I will never forgive my ex- without his apology. Forgiveness is conditional, right? We should withhold forgiving until the other apologizes. This gives me a sense of respect.
Actually, forgiving unconditionally, without the other first apologizing, is important. Otherwise, you give the other person too much power over your own healing, over your own inner peace. Here is an essay from Psychology Today in which I defend the idea that forgiveness does not require an apology from the one who acted unjustly:
I have believed that one does not forgive unless the other person apologizes. You say differently. Can you give me at least 3 reasons why it is ok to forgive someone who does not apologize or even refuses to do so?
Yes, I can give you three reasons as follows: 1) There is no other moral virtue on the planet that has a rule connected to it that someone else must engage in a certain behavior or say certain words before you can engage in that virtue. For example, you can be patient whenever you wish. Also, you can be fair to others no matter the circumstances. Why now is forgiveness the only moral virtue that must not emerge until the other person utters those three words: “I am sorry?”; 2) Your waiting until the other apologizes gives that person tremendous power over you. You could be stuck with harmful resentment or even hatred if the other refuses to let you forgive and be free of this toxic anger; 3) Your free will as a person is hampered if you must await permission from the other (with the words, “I am sorry”) before you can forgive. Here is a fourth reason: Suppose the person passes away before saying the three words. You now are stuck with the resentment with no possibility of releasing that potentially harmful emotion for the rest of your life.
I do think that the other’s apology can aid the one forgiving to actually forgive more quickly. Yet, there is much more to the practice of forgiving than the other person’s apology.

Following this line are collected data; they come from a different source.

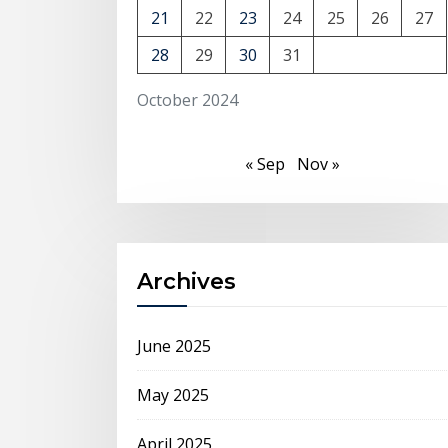
21
22
23
24
25
26
27
28
29
30
31
October 2024
« Sep
Nov »
Archives
June 2025
May 2025
April 2025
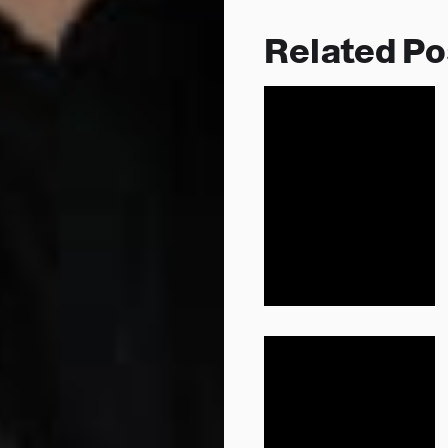
Related Po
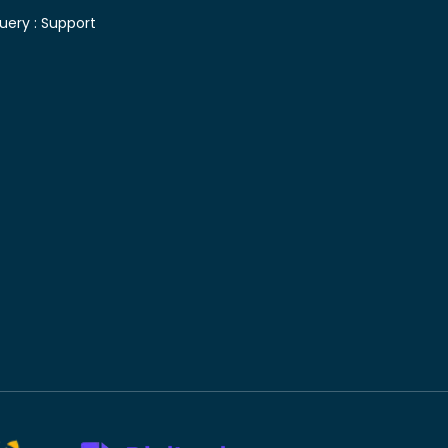
uery :
Support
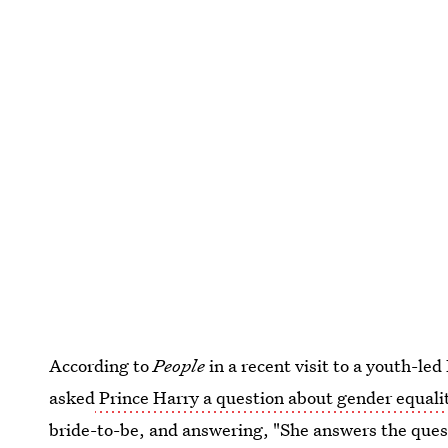
According to
People
in a recent visit to a youth-le
asked
Prince Harry a question about gender equali
bride-to-be, and answering, "She answers the quest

This idea of “fullness” depends on many issues such as these: a) how deeply the forgiver understands what forgiveness is and is not; b) how much practice the forgiver has had in forgiving those who have been unjust; c) how deeply angry or sad the forgiver is right now (in other words, the forgiver may need more time); and, d) how sincere the apology seems to be from the forgiver’s viewpoint. There is more to forgiving than these four issues, but my point is to say that apologies by themselves do not always lead to “fuller” forgiveness.

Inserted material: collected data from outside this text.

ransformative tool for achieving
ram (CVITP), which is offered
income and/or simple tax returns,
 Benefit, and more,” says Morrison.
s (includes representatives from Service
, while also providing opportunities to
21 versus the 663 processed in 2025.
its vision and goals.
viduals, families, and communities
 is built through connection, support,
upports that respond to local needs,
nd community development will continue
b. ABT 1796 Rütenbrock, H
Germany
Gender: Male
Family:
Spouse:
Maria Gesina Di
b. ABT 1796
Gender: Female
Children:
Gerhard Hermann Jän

When I apologize, I like to explain my behavior so that the other person knows I did not mean to be hurtful. Is this a good idea to explain or should I only apologize and keep quiet about the reason for my actions?
When you apologize you do have to be careful not to make it sound as if the other person simply misunderstood you. In other words, your explanation might seem like an excuse to the one who was hurt. If you did wrong, you can admit to that. On the other hand, if you truly think you acted morally and the other took offense anyway, you might consider saying something like this: “I am sorry that my actions hurt you.” In this way, you are not saying that you did wrong, but you are acknowledging that what you did led to the other person’s negative reaction.

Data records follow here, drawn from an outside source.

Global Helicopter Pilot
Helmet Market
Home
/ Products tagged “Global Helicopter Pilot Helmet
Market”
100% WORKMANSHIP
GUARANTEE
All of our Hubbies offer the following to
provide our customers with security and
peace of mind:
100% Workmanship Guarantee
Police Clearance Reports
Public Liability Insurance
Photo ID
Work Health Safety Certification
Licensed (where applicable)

You say that an apology is not necessary for someone to forgive. Yet, isn’t an apology a good thing?
Yes, an apology from the one who offended can go a long way in helping a person to forgive and in repairing a damaged relationship. Yet, I say it is not necessary because forgiving is an unconditional response by the one offended. Offended people should be able to forgive whenever they are ready and have chosen to forgive. This is a freedom that belongs to those who are offended.